■ **Record excerpts**:
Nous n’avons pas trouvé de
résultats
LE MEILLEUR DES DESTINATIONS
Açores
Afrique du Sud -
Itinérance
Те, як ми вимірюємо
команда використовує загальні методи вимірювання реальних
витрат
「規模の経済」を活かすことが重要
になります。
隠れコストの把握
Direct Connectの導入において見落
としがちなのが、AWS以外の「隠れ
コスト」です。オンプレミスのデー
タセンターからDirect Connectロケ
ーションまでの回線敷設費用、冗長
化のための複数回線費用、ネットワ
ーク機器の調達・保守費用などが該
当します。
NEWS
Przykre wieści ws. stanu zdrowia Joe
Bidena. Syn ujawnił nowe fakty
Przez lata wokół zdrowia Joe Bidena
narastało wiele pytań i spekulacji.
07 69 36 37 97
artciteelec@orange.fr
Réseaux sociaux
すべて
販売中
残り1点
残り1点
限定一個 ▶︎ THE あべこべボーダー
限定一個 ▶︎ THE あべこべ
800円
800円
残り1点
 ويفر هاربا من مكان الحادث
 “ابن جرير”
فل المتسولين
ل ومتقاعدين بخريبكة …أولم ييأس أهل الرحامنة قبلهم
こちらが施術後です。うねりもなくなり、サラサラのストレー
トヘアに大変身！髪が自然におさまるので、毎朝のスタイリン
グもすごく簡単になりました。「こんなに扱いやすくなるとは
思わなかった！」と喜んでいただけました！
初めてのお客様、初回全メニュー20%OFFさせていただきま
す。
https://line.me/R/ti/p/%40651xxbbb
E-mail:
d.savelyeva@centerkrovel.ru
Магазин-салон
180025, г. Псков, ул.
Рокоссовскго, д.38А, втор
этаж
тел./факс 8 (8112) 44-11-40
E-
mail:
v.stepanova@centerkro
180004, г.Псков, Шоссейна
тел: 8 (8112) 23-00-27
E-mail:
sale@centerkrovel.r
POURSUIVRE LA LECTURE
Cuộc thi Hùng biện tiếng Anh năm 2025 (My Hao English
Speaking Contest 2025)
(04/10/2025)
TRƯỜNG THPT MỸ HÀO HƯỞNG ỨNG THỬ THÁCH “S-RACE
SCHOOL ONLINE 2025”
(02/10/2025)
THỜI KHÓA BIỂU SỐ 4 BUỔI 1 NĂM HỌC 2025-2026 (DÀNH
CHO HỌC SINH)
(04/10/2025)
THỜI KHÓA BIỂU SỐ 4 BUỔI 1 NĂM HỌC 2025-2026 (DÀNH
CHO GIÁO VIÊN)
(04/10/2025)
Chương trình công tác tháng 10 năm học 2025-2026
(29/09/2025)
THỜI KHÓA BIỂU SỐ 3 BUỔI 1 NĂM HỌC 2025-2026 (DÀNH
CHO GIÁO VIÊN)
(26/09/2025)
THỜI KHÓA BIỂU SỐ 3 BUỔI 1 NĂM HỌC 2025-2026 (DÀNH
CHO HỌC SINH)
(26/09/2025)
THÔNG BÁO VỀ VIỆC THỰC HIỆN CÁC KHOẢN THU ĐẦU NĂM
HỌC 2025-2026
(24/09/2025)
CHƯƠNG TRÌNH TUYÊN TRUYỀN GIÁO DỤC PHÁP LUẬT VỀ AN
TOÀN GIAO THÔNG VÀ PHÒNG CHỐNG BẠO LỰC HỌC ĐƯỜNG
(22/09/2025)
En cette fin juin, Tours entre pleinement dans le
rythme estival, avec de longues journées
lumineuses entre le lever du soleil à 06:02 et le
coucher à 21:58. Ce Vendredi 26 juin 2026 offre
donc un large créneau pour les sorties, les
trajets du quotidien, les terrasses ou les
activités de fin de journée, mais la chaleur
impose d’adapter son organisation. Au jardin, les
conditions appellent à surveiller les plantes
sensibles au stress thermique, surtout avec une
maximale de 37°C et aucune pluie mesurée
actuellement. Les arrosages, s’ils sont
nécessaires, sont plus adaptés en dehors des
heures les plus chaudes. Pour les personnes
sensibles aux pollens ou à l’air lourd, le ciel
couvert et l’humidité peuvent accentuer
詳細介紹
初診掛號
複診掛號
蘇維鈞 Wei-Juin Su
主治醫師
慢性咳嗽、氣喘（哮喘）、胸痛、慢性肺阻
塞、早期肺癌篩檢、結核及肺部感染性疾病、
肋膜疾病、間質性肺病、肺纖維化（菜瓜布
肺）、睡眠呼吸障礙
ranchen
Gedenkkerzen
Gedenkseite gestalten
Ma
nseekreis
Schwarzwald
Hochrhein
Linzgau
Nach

■ **Exercise directions**:
Give back every line of the listing where the word "THÔNG" shows up.

■ **Written reply**:
THÔNG BÁO VỀ VIỆC THỰC HIỆN CÁC KHOẢN THU ĐẦU NĂM
TOÀN GIAO THÔNG VÀ PHÒNG CHỐNG BẠO LỰC HỌC ĐƯỜNG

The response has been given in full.